Plain English climate science - now live at Skeptical Science

If there's one piece of advice I would give to those engaging in social media, it would be to "brace yourself". Skeptical Science started as a small website listing rebuttals to skeptic arguments. It has since grown to include a blog, iPhone app, Twitter page, Android app, translations into 15 languages, Nokia app and so on. I'd like to say these were my ideas but they were all suggested by others. And just to prove I'm a glutton for punishment, I recently put a call out for authors to help convert all the existing rebuttals into plain English. Today, the first of the "plain English" rebuttals has just gone live.

Less than a fortnight ago, immediately after I asked for help, a number of people generously volunteered to help write the plain English rebuttals. To get the ball rolling, I programmed up a private forum where the authors could collaborate and discuss how best to communicate the science. Immediately, the forum exploded with activity as everyone posted their ideas and commented on everyone else's content. An instant community of focused climate communicators had been created.

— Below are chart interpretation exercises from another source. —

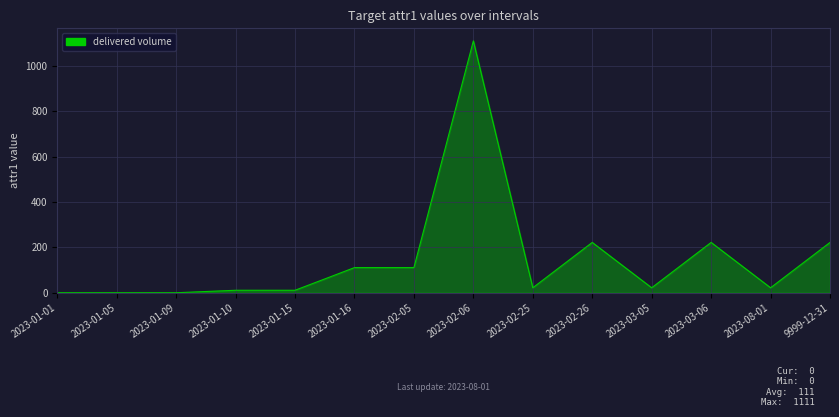

What is the difference between the values at 2023-02-26 and 2023-02-06?

889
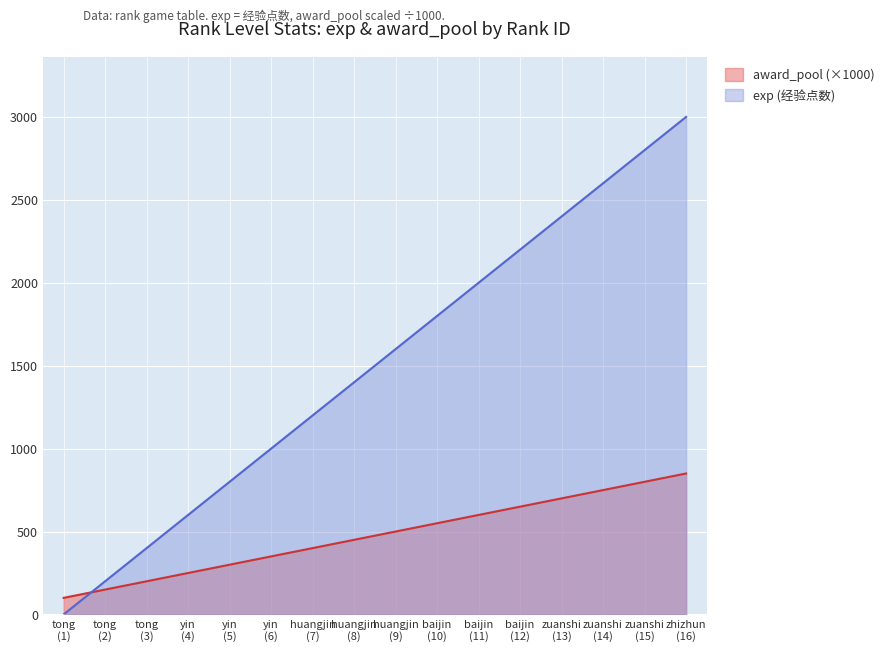

Rank the series by their average value, from lowest to highest.

award_pool (×1000), exp (经验点数)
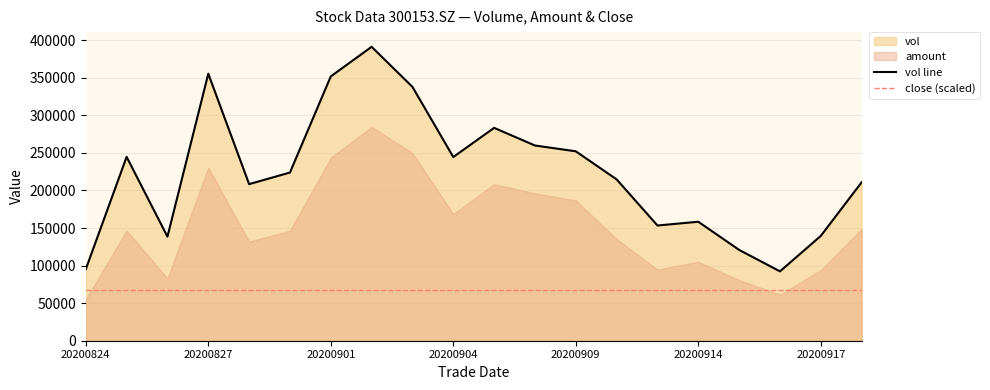

What is the approximate value of close at 20200824?

5.7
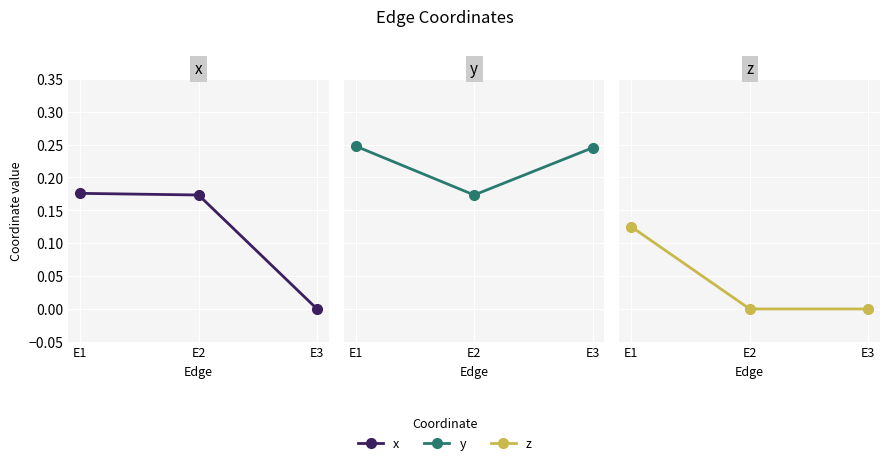

Is this an area chart (filled region under the line)?

No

Now I must admit, when the idea of offering multi-level information was first suggested, the deterrent of all the extra work was balanced by the importance of reaching the general public with easy to understand science. But also intriguing was the possibility of creating an environment where climate writers could work together and see where that might lead. Social media is like the butterfly effect - you give it a gentle push in one direction and it can expand in all manner of wonderful, unexpected ways. Put together a group of clever people passionate about climate and the possibilities are endless. In just under two weeks, the results have already exceeded my expectations.

Within a few days, all the authors were posting suggested plain English rebuttals and commenting on each others' work. Figuring I should get my feet wet too, I started a thread on "It hasn't warmed since 1998" using my debunk of the week for Irregular Climate. However, John Russell posted an alternative wording which was much easier to read and frankly, superior to my rendition. So for this first plain English rebuttal, we're going with John Russell's version. Graham Wayne has already written a fantastic summary of the positives and negatives of global warming which will be coming tomorrow.

How this works is we'll offer three different levels - Basic, Intermediate and Advanced. To visually reinforce the different "skill levels", I've used the ski-run icons of a green circle, blue square and black diamond, as suggested at Real Climate (h/t to Gavin Schmidt). All the existing rebuttals have been designated "Intermediate" level. As we gradually add more Basic rebuttals to the database, you'll see more and more tabs at the top of the "What the science says" boxes (note to DarkSkywise, this image is not clickable :-) but you can click on the tabs here):

When you visit a rebuttal page, the easiest level displays by default. Of course, for 118 of the 119 rebuttals, all you can see currently is the Intermediate version. But we'll be steadily adding new Basic rebuttals over the following weeks and months (hopefully not years, it better not take that long). I'm keen to add Advanced rebuttals too but that will depend on whether people step forward to help write them, or other climate bloggers grant permission to republish their existing content.

But as far as I'm concerned, the Basic rebuttals are the priority - this website is about explaining climate science to the general public. As each new Basic rebuttal is completed, it'll also be published as a blog post (a blog post of John Russell's 1998 rebuttal was published earlier today). Feel free to post your feedback, critiques and suggestions at these blog posts - I'm sure the authors will be pleased to take on board your feedback and tweak their content if it can be improved.

Lastly, we're still keen to have more people join our group of climate writers. If you find yourself reading the new Basic rebuttals and improvements or other ways to explain the science, you might be able to contribute to our Authors forum. If you're interested in being involved, contact me or put your hand up in a comment here and I'll get in contact with you. Lastly, let me express my heartfelt thanks to all the current authors - their passion and enthusiasm is amazing and I hope their efforts go a long way in making our climate more understandable to the general public.